▶ _Activity_: The whole listing below should be output again, word for word.

▶ _Record extracts_:

|---|

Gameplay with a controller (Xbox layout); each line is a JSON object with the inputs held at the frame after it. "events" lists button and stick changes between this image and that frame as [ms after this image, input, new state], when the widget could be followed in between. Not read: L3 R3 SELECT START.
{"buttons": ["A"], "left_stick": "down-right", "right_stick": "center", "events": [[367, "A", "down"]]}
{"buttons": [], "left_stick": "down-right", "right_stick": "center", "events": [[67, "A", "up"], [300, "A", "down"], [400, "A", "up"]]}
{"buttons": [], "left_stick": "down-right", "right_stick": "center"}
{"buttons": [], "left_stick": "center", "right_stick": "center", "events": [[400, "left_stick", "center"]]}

|---|

▶ _Task solution_:
Gameplay with a controller (Xbox layout); each line is a JSON object with the inputs held at the frame after it. "events" lists button and stick changes between this image and that frame as [ms after this image, input, new state], when the widget could be followed in between. Not read: L3 R3 SELECT START.
{"buttons": ["A"], "left_stick": "down-right", "right_stick": "center", "events": [[367, "A", "down"]]}
{"buttons": [], "left_stick": "down-right", "right_stick": "center", "events": [[67, "A", "up"], [300, "A", "down"], [400, "A", "up"]]}
{"buttons": [], "left_stick": "down-right", "right_stick": "center"}
{"buttons": [], "left_stick": "center", "right_stick": "center", "events": [[400, "left_stick", "center"]]}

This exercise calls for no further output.